Indonesia: “The the Muslim intellectual Sumanto Al Qurtuby says the faction that supports tetesan [female genital mutilation] is linked to the Salafi and Wahhabi community, which together with other fundamentalist groups are concentrated in Bandung and Aceh. They believe that circumcision is ‘morally’ encouraged by Sharia, or Islamic law, and reiterated in the hadith, in anecdotes related to the life of the Prophet Muhammad.” — Asia News, December 7, 2012

Australia: “Islamic law permits by definition, by prophetic statement and by practice female circumcision” — Australian Imam Afroz Ali, The Australian, December 24, 2012

There is also justification for the practice in Islamic law:

“Circumcision is obligatory (for every male and female) (by cutting off the piece of skin on the glans of the penis of the male, but circumcision of the female is by cutting out the bazr ‘clitoris’ [this is called khufaadh 'female circumcision']).” — ‘Umdat al-Salik e4.3, translated by Mark Durie, The Third Choice, p. 64

“Female genital mutilation: facts you need to know about the practice,” by Maggie O’Kane for The Guardian, February 6 (thanks to Piers):

Link to video: End female genital mutilation: join the Guardian’s campaign

• The first known record of female genital mutilation dates from the time of the pharaohs. The mummified body of a princess was found to have been genitally mutilated.
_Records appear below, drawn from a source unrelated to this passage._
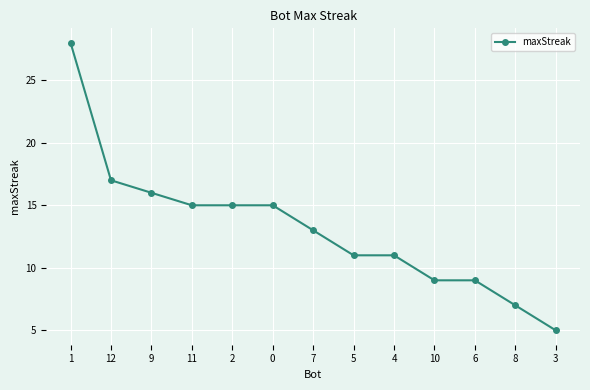

Where is the data nearest to the value 16?

9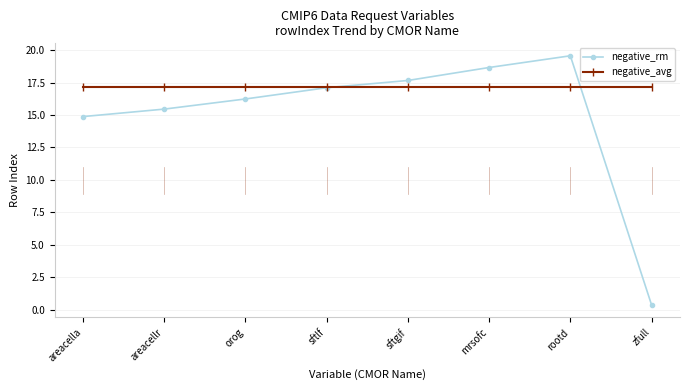

How many lines are shown in the chart?

2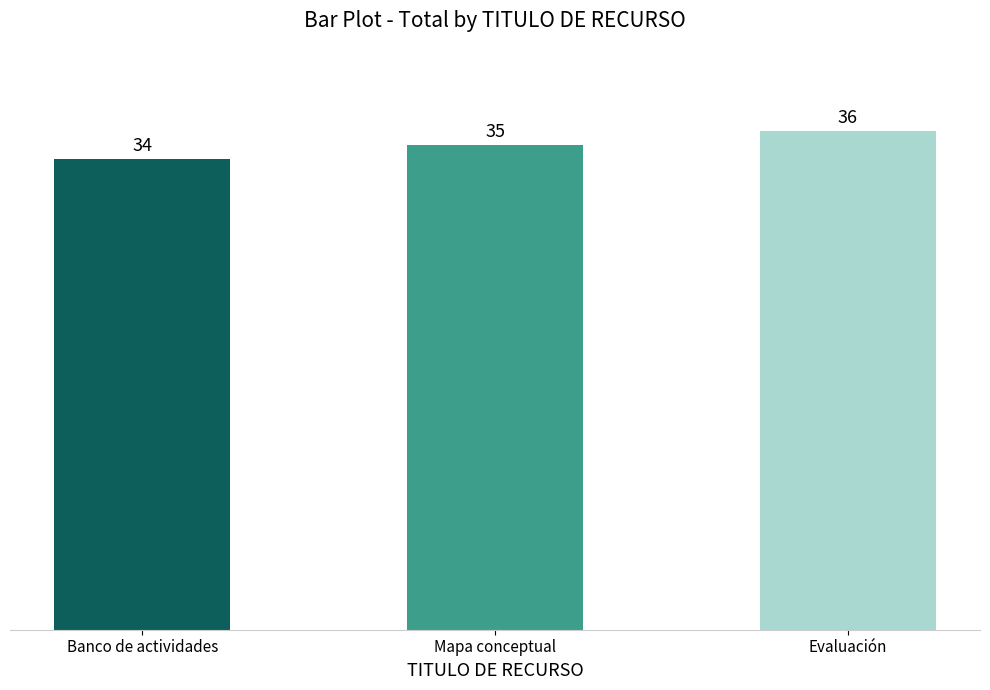

What is the average value?

35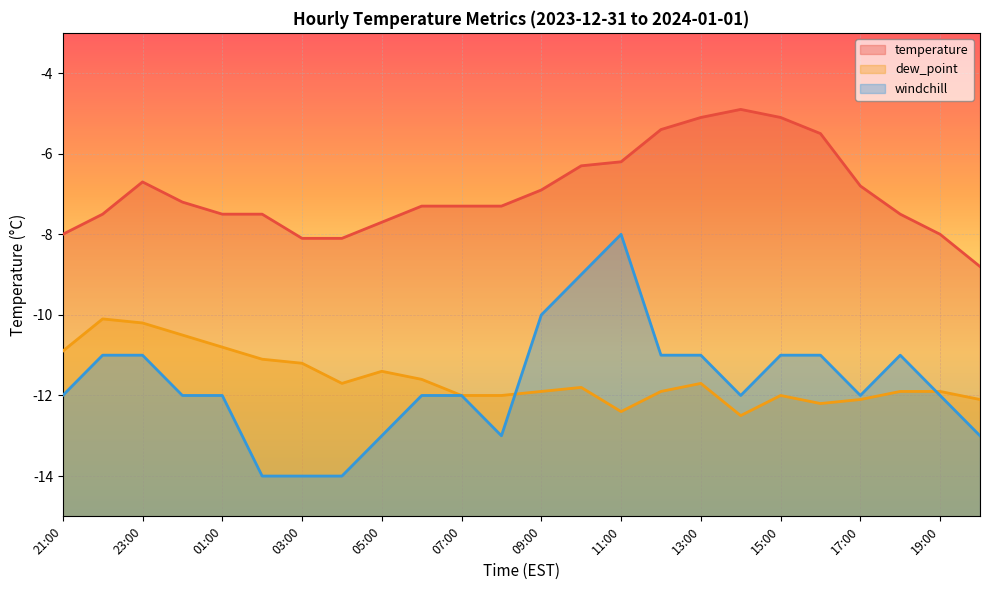

Rank the series by their maximum value, from lowest to highest.

dew_point, windchill, temperature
• Although the practice is mainly found in some Muslim societies, who believe, wrongly, that it is a religious requirement, it is also carried out by non-Muslim groups such a Coptic Christians in Egypt, and several Christian groups in Kenya. It is used to control women’s sexuality and fertility by mutilating their sex organs to make sex too painful.

• Over 130 million women living in the world today have been mutilated.

• 6,000 girls are mutilated daily in the Middle East, Asia, Africa and in diaspora communities.

• The practice is usually carried out by a “cutter” midwife in villages using a razor blade, but in some countries such as Egypt and Indonesia it is carried out in clinics and hospitals.

• Up to 24,000 girls are at risk of cutting in the UK, according to one estimate.

• The practice has been outlawed in the UK since 1985 but in 28 years no one has been prosecuted.

• During the same period In France, 100 people have gone on trial for female genital mutilation and there have been 29 convictions.